Are you able to tell us about any forthcoming games or pipeline projects you are working on?

The biggest title on the way is of course Undaunted Stalingrad. Coming out in Q4. This is a much more ambitious iteration of the Undaunted system. Where the outcome of games has a real impact. Troops can get experience and gain new skills or die permanently. Equally the battlefield will change depending on your own games. If you blow up a building that tile will get replaced with a damaged version and may even be completely flattened, making way for tanks in future scenarios. Of course, all of these variations required a huge amount of extra drawings. It was as epic to work on as it will be to play. David and Trevor just keep knocking it out of the park.

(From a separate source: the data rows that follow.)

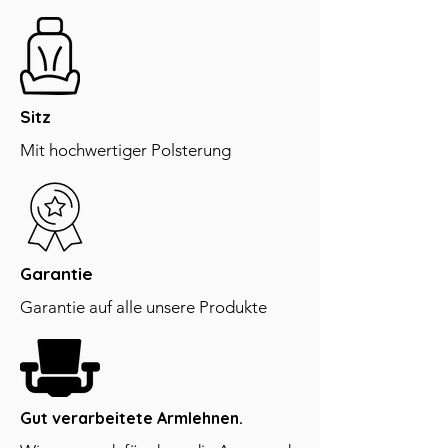
Sitz
Mit hochwertiger Polsterung
Garantie
Garantie auf alle unsere Produkte
Gut verarbeitete Armlehnen.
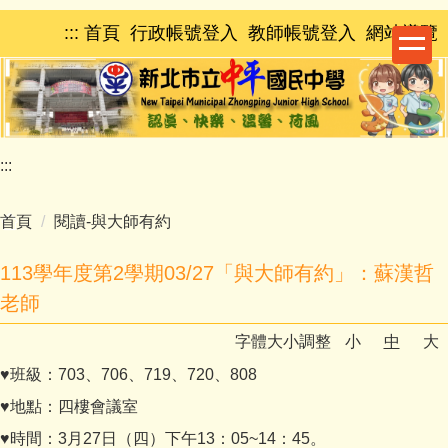
跳
:::
首頁
行政帳號登入
教師帳號登入
網站導覽
到
主
要
內
容
區
:::
首頁
閱讀-與大師有約
113學年度第2學期03/27「與大師有約」：蘇漢哲
老師
字體大小調整
小
中
大
♥班級：703、706、719、720、808
♥地點：四樓會議室
♥時間：3月27日（四）下午13：05~14：45。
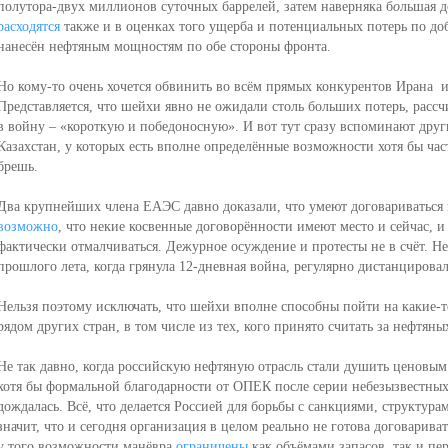
полутора-двух миллионов суточных баррелей, затем наверняка б
о
льшая д
расходятся
также и в оценках того ущерба и потенциальных потерь по доб
нанесён нефтяным мощностям по обе стороны фронта.
Но кому-то очень хочется обвинить во всём прямых конкурентов Ирана из
Представляется, что шейхи явно не ожидали столь больших потерь, рассч
в войну – «короткую и победоносную». И вот тут сразу вспоминают друг
Казахстан, у которых есть вполне определённые возможности хотя бы 
брешь.
Два крупнейших члена ЕАЭС давно доказали, что умеют договариваться 
возможно
, что некие косвенные договорённости имеют место и сейчас, и
фактически отмалчиваться. Дежурное осуждение и протесты не в счёт. Не 
прошлого лета, когда грянула 12-дневная война, регулярно дистанцирова
Нельзя поэтому исключать, что шейхи вполне способны пойти на какие-
рядом других стран, в том числе из тех, кого принято считать за нефтяны
Не так давно, когда российскую нефтяную отрасль стали душить ценовым
хотя бы формальной благодарности от ОПЕК после серии небезызвестных
дождалась. Всё, что делается Россией для борьбы с санкциями, структура
значит, что и сегодня организация в целом реально не готова договариват
у того возможности манёвра
ограничены
как объёмами запасов, так и пе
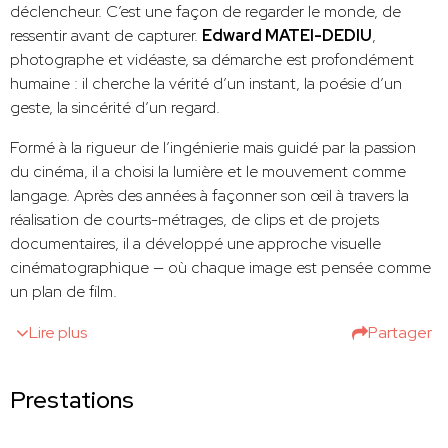
déclencheur. C’est une façon de regarder le monde, de
ressentir avant de capturer.
Edward MATEI-DEDIU
,
photographe et vidéaste, sa démarche est profondément
humaine : il cherche la vérité d’un instant, la poésie d’un
geste, la sincérité d’un regard.
Formé à la rigueur de l’ingénierie mais guidé par la passion
du cinéma, il a choisi la lumière et le mouvement comme
langage. Après des années à façonner son œil à travers la
réalisation de courts-métrages, de clips et de projets
documentaires, il a développé une approche visuelle
cinématographique — où chaque image est pensée comme
un plan de film.
Lire plus
Partager
Prestations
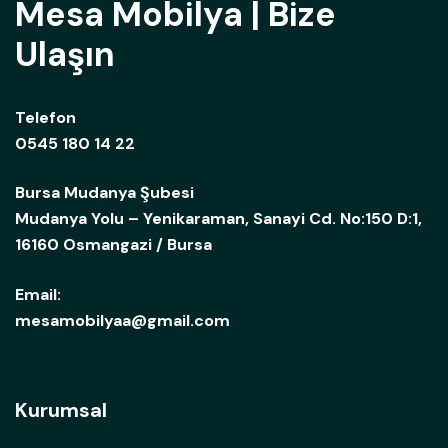
Mesa Mobilya | Bize
Ulaşın
Telefon
0545 180 14 22
Bursa Mudanya Şubesi
Mudanya Yolu – Yenikaraman, Sanayi Cd. No:150 D:1,
16160 Osmangazi / Bursa
Email:
mesamobilyaa@gmail.com
Kurumsal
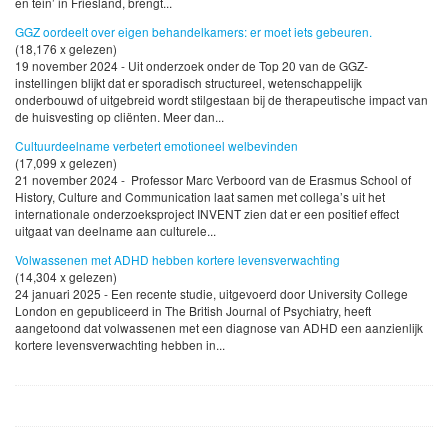
en tein’ in Friesland, brengt...
GGZ oordeelt over eigen behandelkamers: er moet iets gebeuren.
(18,176 x gelezen)
19 november 2024 - Uit onderzoek onder de Top 20 van de GGZ-
instellingen blijkt dat er sporadisch structureel, wetenschappelijk
onderbouwd of uitgebreid wordt stilgestaan bij de therapeutische impact van
de huisvesting op cliënten. Meer dan...
Cultuurdeelname verbetert emotioneel welbevinden
(17,099 x gelezen)
21 november 2024 - Professor Marc Verboord van de Erasmus School of
History, Culture and Communication laat samen met collega’s uit het
internationale onderzoeksproject INVENT zien dat er een positief effect
uitgaat van deelname aan culturele...
Volwassenen met ADHD hebben kortere levensverwachting
(14,304 x gelezen)
24 januari 2025 - Een recente studie, uitgevoerd door University College
London en gepubliceerd in The British Journal of Psychiatry, heeft
aangetoond dat volwassenen met een diagnose van ADHD een aanzienlijk
kortere levensverwachting hebben in...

Everything else is kinda still top secret. I am working with Bezier, Kolossal and Van Ryder games between now and February and There is more from Osprey in the pipeline too

Undaunted Stalingrad

What advice would you give to budding artists?

I highly recommend doing your own version of a game you love to play but hate to look at. This will teach you how to work on a whole project and give you real design challenges. Making one off characters or picture is fine but designing a series of illustrations that all come together and work in service of the gameplay is a big step towards being a professional.

If you are only just getting started, then the advice is: practice a lot. Like every day whenever you have a break. When I was retraining myself to draw, I drew people waiting for the bus. Sketched ideas over coffee and did at least one hour of digital sketching / studies a day. You get out what you put in.